No one is ahead of his time, it is only that the particular variety of creating his time is the one that his contemporaries who are also creating their own time refuse to accept…For a very long time everybody refuses and then almost without a pause almost everybody accepts. In the history of the refused in the arts and literature the rapidity of the change is always startling.
Artistic styles often change and evolve over time. Techniques rejected by the contemporaries of Claude Monet and Vincent Van Gogh came to be adored and admired by the next generation. Something labeled “modern” during an artist’s own life may be considered “classic” by the next generation.
By definition, modernism embraces that which is new and innovative; however, it may also represent a return to past, even primitive models. Consider what elements of Max Thalmann’s Last Supper and Bernard Sleigh’s The Crucifixion: A Triptych appear both simultaneously progressive and yet medieval?

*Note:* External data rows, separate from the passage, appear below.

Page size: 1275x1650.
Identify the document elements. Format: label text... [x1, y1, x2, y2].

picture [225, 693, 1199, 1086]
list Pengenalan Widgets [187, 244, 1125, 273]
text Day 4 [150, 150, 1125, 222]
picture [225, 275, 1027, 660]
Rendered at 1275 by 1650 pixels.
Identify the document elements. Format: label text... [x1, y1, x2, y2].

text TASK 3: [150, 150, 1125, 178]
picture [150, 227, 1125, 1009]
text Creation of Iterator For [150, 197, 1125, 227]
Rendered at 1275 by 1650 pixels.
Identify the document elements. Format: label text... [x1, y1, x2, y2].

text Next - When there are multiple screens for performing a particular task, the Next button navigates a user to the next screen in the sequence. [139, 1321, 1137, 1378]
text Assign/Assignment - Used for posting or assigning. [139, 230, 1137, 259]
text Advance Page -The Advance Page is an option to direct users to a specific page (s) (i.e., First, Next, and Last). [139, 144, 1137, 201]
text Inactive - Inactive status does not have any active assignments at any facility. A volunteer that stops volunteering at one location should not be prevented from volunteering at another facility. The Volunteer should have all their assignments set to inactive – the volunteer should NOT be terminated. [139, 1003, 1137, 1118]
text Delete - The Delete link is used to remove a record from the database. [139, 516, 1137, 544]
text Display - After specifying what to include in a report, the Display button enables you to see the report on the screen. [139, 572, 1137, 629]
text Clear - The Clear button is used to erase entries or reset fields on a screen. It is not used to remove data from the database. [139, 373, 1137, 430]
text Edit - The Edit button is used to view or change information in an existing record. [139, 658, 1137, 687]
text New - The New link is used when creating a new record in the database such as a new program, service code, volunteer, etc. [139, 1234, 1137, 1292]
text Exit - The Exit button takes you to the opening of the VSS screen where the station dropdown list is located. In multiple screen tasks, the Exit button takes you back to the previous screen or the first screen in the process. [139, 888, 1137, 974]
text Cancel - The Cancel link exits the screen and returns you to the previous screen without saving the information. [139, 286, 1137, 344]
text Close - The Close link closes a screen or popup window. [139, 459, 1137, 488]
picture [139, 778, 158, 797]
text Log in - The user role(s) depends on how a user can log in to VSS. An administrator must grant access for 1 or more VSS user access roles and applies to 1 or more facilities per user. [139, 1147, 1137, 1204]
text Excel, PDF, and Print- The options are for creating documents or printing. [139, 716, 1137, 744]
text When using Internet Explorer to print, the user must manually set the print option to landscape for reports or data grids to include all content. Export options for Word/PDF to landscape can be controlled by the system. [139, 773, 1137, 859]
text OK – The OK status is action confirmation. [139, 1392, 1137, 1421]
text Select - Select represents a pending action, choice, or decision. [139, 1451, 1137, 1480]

Bernard Sleigh (1872–1954) The Crucifixion: A Triptych
Purchased with funds provided by Verla Birrell and Campbell Foundation
YOU MAY NOTICE
Max Thalmann deliberately employs thick, broad lines to create figures and movement in his Last Supper. The single outline around each apostle seated at the table takes the place of individualized detail. Instead, the compositional focus is on the stylized figure of Christ and the light emanating from him, which draws the viewer’s attention to the glory and power of the Lord.
Bernard Sleigh’s Crucifixion moves away from the academic tradition of intense detail and perfected anatomy in favor of more simplified forms and flattened backgrounds. Though created in 1906, Sleigh purposely rejects contemporary trends such as Cubism and Fauvism and embraces earlier traditions such as medieval stained glass. With an emphasis on outlines and overlapping forms, the figures appear flattened, like imagery from illuminated manuscripts.